When I was first sober I remember that a lot of my friends and family were worried about inviting me certain places because they didn’t want to put me in a bad spot or make me feel uncomfortable. Because, at the time, I was just so good at communicating with them, I never asked why I wasn’t being invited anywhere and I decided to go with the tried and true method of assuming rather than actually asking. As you might imagine, this didn’t go over well. I started to hold a resentment and because of that reached out less and they of course had no idea what was going on because A) I wasn’t saying anything and B) I wasn’t reaching out. Hey! Way to go AJ!
I think a lot of my hesitation to reach out to friends and family about social events was that really, I was afraid of rejection, that they would say “no, we don’t want you here.” Rejection is such a scary thing to deal with whether you are just getting sober or not. What I have learned though is that regardless of the fear of rejection, I still want to be involved with other people especially those who matter to me most – friends and family. With a little help, I knew that I needed to start somewhere, I needed a baseline of trust with everyone in regards to venturing back out into the social world. After all, it was the summer and I wasn’t going to just sit inside all day by myself. For me, isolation has never really worked out and I needed to work on a solid tan. I decided to reach out to the friends that I felt truly closest to and therefore, most comfortable bringing this vulnerability to. I scheduled us getting together for some dinner and made it a 1v1 situation because I was way too scared to bring this conversation up to everyone at once. To be honest, I had no idea how to start the conversation but I knew that this person was someone who was caring, supportive and would hear what I had to say. I’m a big believer that you can’t fake being genuine and honest and if I stuck to those two principles, I knew I would be OK.

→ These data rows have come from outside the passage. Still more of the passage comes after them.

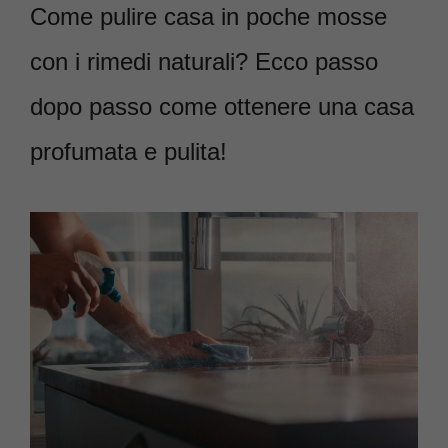
Come pulire casa in poche mosse
con i rimedi naturali? Ecco passo
dopo passo come ottenere una casa
profumata e pulita!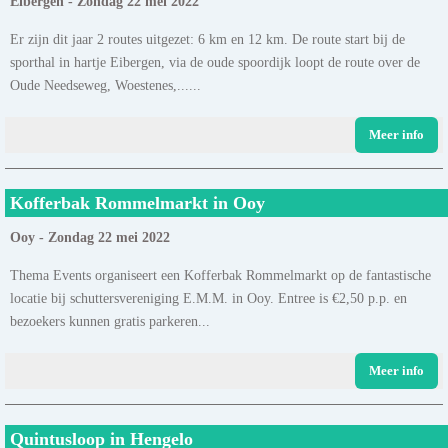
Eibergen - Zondag 22 mei 2022
Er zijn dit jaar 2 routes uitgezet: 6 km en 12 km. De route start bij de
sporthal in hartje Eibergen, via de oude spoordijk loopt de route over de
Oude Needseweg, Woestenes,......
Meer info
Kofferbak Rommelmarkt in Ooy
Ooy - Zondag 22 mei 2022
Thema Events organiseert een Kofferbak Rommelmarkt op de fantastische
locatie bij schuttersvereniging E.M.M. in Ooy. Entree is €2,50 p.p. en
bezoekers kunnen gratis parkeren...
Meer info
Quintusloop in Hengelo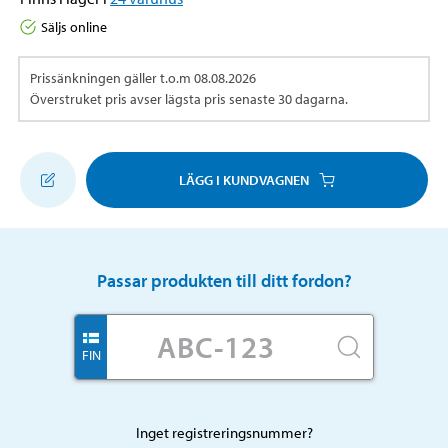
Säljs online
Prissänkningen gäller t.o.m
08.08.2026
Överstruket pris avser lägsta pris senaste 30 dagarna.
LÄGG I KUNDVAGNEN
Passar produkten till ditt fordon?
FIN
Inget registreringsnummer?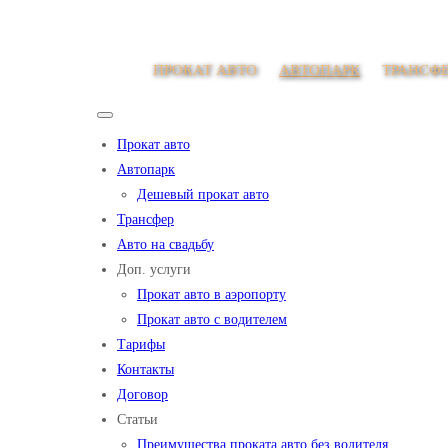
ПРОКАТ АВТО
АВТОПАРК
ТРАНСФ
Прокат авто
Автопарк
Дешевый прокат авто
Трансфер
Авто на свадьбу
Доп. услуги
Прокат авто в аэропорту
Прокат авто с водителем
Тарифы
Контакты
Договор
Статьи
Преимущества проката авто без водителя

We got to dinner and I was like a 6-year-old getting a gift – there was no intro; just right into ripping apart the wrapping paper. “Why don’t you guys invite me anywhere?” was met with a perfectly good response – “I didn’t know how you felt about being around drinking and partying and I would never want to put you in a bad spot.” I felt a little dumb because it was such a thoughtful response and I knew that he had my best interest at heart. That help that I referred to earlier was my sister. She told me that I won’t get anything that I don’t ask for. With that in mind, I simply asked that going forward, if I could get included in plans and be given the option of whether or not to say no, it would be really helpful. I explained to him that my sobriety was first and foremost the most important thing to me and something that I did not want to jeopardize. Having said that, I was still me and I still wanted to be social and be in the mix. His response was perfect – “I didn’t know you felt that way and I am so happy you said something.”
I’ve learned that I don’t get anything that I don’t ask for, especially invitations to social events, hangouts, parties, etc. I didn’t get sober so that I could hide from the world. In fact, it was quite the opposite. I got sober so that I could enjoy the things and the people in my life. If I don’t communicate that to the people around me though, they’ll never know how I feel.